What is a Good Way to Renegotiate a Loan?
Full Question:
Answer:
Anything less than the required payment would be considered a breach of contract. What is required to be paid and when is a matter of the contract terms. I am prohibited from giving legal advice, as this service provides information of a general legal nature. If you feel the delay in sale has unfairly put hardship on your friend, I suggest discussing what you both feel is a fair renegotiation of the payments. If you modify or create a new agreement, it is advisable to put the modified or new agreement in writing. Please see the links to the forms below.
Promissory Note: A promissory note is a written promise to pay a debt and is typically signed at the time of the loan. It is an unconditional promise to pay on demand or at a fixed or determined future time a particular sum of money to or to the order of a specified person or to the bearer.
Cognovit Note: A cognovit note is a note in which the maker acknowledges the debt and authorizes the entry of judgment against him or her without notice or a hearing : a note containing a confession of judgment. This type of note is not valid in many States.
Collateral Note: A collateral note is a note secured by collateral. Same as a secured note.
Demand Note: A demand note is a note payable on demand from the person who is owed the money.
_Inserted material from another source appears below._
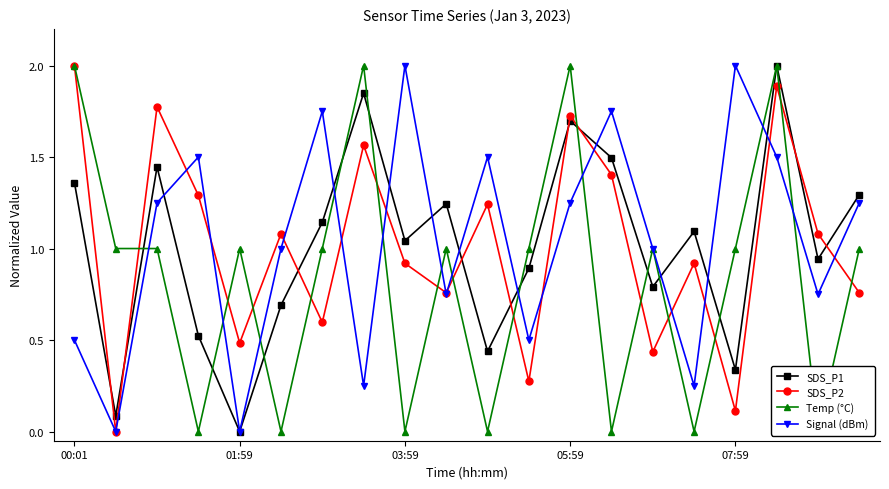

Which series changed the most between 5 and 14?

Temp (°C)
Floating Note: A floating rate note (or adjustable rate note) is a note where interest varies.
Recourse Note: A recourse note is a note where the default may result in loss of collateral and also personal suit and judgment. Most notes are recourse notes.
Renewal Note: A renewal note is a note that renews a previous note due date.
Unsecured Note: An unsecured note is a note that is not secured by any collateral but only the promise to pay (i.e. signature only is required to loan the money).